- [Provided data]
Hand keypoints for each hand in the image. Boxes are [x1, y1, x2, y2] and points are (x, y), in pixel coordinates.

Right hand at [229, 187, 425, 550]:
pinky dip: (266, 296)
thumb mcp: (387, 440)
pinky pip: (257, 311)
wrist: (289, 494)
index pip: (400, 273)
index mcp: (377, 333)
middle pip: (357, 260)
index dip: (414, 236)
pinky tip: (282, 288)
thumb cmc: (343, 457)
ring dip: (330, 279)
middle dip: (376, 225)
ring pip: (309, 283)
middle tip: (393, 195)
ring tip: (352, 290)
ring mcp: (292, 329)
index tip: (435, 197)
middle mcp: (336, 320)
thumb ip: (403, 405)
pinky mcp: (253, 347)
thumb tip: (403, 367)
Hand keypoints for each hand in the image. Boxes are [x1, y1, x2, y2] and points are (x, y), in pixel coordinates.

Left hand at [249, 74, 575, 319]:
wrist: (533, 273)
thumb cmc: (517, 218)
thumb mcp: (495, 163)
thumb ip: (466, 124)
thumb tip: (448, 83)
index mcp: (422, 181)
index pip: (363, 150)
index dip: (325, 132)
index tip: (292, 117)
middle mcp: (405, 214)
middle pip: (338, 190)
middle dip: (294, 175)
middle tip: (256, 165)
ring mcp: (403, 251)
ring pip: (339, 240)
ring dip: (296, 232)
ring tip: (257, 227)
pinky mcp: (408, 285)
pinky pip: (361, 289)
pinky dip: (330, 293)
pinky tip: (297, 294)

...

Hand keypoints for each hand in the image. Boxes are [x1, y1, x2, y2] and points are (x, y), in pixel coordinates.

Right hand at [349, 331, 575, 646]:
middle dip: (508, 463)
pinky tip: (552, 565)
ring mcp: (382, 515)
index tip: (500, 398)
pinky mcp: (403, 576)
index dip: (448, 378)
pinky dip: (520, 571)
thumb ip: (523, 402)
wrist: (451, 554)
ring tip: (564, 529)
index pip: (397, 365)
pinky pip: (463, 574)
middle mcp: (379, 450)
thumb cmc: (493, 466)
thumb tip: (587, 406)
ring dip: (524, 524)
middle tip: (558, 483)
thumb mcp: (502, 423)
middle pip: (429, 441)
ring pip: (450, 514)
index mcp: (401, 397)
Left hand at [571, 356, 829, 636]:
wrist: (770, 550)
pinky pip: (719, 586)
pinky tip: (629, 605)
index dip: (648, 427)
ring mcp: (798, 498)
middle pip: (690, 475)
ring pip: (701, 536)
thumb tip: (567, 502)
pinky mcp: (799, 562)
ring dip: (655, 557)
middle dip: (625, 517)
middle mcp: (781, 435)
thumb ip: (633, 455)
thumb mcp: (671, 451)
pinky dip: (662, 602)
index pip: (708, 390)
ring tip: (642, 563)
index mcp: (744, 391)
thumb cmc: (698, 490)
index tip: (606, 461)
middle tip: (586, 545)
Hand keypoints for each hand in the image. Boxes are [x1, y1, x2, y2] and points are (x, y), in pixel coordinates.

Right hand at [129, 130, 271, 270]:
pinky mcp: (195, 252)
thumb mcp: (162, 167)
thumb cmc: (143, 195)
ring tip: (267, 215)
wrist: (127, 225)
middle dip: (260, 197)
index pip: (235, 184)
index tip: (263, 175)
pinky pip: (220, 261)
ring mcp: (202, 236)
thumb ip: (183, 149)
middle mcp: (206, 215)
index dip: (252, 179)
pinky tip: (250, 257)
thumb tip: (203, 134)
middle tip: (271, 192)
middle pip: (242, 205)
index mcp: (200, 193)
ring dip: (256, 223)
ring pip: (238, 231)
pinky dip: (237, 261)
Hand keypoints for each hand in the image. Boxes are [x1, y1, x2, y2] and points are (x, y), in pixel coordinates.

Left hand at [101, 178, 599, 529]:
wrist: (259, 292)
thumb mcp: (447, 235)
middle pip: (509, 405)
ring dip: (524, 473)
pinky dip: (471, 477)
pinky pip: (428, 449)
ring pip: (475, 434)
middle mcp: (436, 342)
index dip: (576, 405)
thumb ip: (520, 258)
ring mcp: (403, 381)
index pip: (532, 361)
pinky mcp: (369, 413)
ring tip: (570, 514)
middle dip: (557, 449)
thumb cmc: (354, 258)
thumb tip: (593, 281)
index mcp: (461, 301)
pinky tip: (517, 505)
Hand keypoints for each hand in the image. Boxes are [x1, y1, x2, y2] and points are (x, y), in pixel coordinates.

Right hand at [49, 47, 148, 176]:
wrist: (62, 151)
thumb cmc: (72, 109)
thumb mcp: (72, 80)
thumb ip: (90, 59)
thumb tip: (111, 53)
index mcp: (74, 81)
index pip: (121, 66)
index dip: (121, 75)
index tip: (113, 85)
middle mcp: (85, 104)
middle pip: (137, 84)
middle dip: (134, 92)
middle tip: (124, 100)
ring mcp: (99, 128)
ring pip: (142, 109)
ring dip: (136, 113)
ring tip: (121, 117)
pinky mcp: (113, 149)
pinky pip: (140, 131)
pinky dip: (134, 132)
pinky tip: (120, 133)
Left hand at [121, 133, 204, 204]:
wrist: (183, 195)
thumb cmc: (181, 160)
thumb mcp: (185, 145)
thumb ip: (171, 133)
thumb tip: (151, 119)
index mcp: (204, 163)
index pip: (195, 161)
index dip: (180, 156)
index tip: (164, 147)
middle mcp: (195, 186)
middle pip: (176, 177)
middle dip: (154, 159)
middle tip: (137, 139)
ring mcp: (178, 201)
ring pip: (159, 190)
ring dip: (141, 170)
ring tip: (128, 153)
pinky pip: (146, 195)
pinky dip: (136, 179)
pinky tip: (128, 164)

- [Problem details] The reply should consist solely of the lines above from the one that has "thumb ip: (466, 124)" through the one that has "pinky tip: (297, 294)", reproduced exactly.

- [Task output]
thumb ip: (466, 124)
thumb tip: (448, 83)
index mcp: (422, 181)
index pip: (363, 150)
index dip: (325, 132)
index tip: (292, 117)
middle mcp: (405, 214)
middle pip: (338, 190)
middle dip: (294, 175)
middle tip: (256, 165)
ring mcp: (403, 251)
ring pip: (339, 240)
ring dip: (296, 232)
ring tip: (257, 227)
pinky mcp: (408, 285)
pinky pip: (361, 289)
pinky dip: (330, 293)
pinky tip: (297, 294)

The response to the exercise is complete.